The excitement and spirit of Christmas is always the same—especially for the children among us—but many of the toys available nowadays leave much to be desired. If you’re among the folks who’re tired of “modern”, expensive, plastic, break-the-first-time-they’re-used playthings, check out these old fashioned wooden toys built by MOTHER EARTH NEWS’ clever researchers. We think the easy-to-construct designs will allow just about anybody, regardless of how many thumbs he or she may have, to put together some sturdy gifts for the tiny folk.
For your first project, try building your own riverboat. We’ve put together a couple Paddle Boat Diagrams to help you.
Take a 3/4″ X 4″ X 12″ piece of pine stock and cut a rounded “bow” on one end of it. Then, trim two more scraps of pine to 3/4″ X 31/2″ X 4″ and trace out the profile of your newly formed bow on each of these (making the lines of the curve about 1/2″ thick), cut the wooden arcs out, and fasten ’em (using waterproof glue) first to each other and then to the bow of the ship.
Next drill 5/16″ holes through two pieces of 3/4″ X 1 1/2″ X 1 1/2″ stock, round the boards’ upper corners, and glue the blocks to the rear of the boat. File the teeth off a hacksaw blade and fasten it to the deck of the ship with a No. 6 X 1/2″ wood screw about 4 inches from the stern. Slip a 5-3/4″ length of 5/16″ wooden dowel through one of the 3/4″ X 1 1/2″ X 1 1/2″ dowel supports, through a wooden spool, and then into the 5/16″ hole in the other dowel support. Check for free rotation. If the dowel binds as it moves, take the stick out again and enlarge the two holes in the supports. The spool, however, must be tight on the dowel. If it’s not secure, fasten it in place with waterproof glue.
The toy’s paddle wheels are made of two 3/4″-wide, 1 1/2″-diameter plugs, each with a 5/16″ hole bored in its center. Cut four 1/4″-deep slots into each plug at equal points around the circumference, then fold eight 1 1/2″ X 3″ aluminum sheets (or use 1 1/2″ X 1 1/2″ squares cut from old plastic bleach bottles) and force them into the slots to serve as paddles. Now press the plug-and-paddle assemblies onto each end of the 5/16″ dowel and test them for tightness (again, glue them if necessary).
++++++++
**What is required**.
According to the wooden toy instructions, what are the dimensions of the pine stock used to start the riverboat? The listing has no connection to the wooden toy instructions.

**Data block**.
++++++++
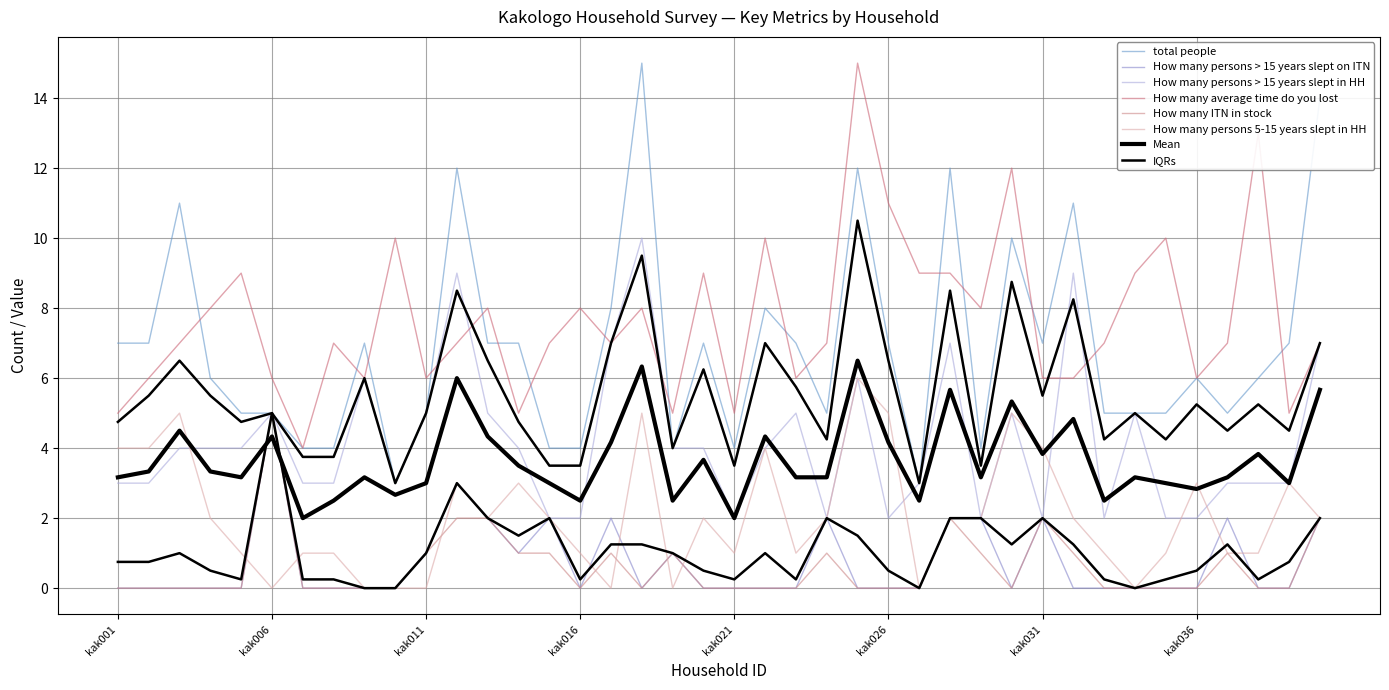

What is the average value of the How many ITN in stock series?

1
++++++++
**Written response**.
3/4″ X 4″ X 12″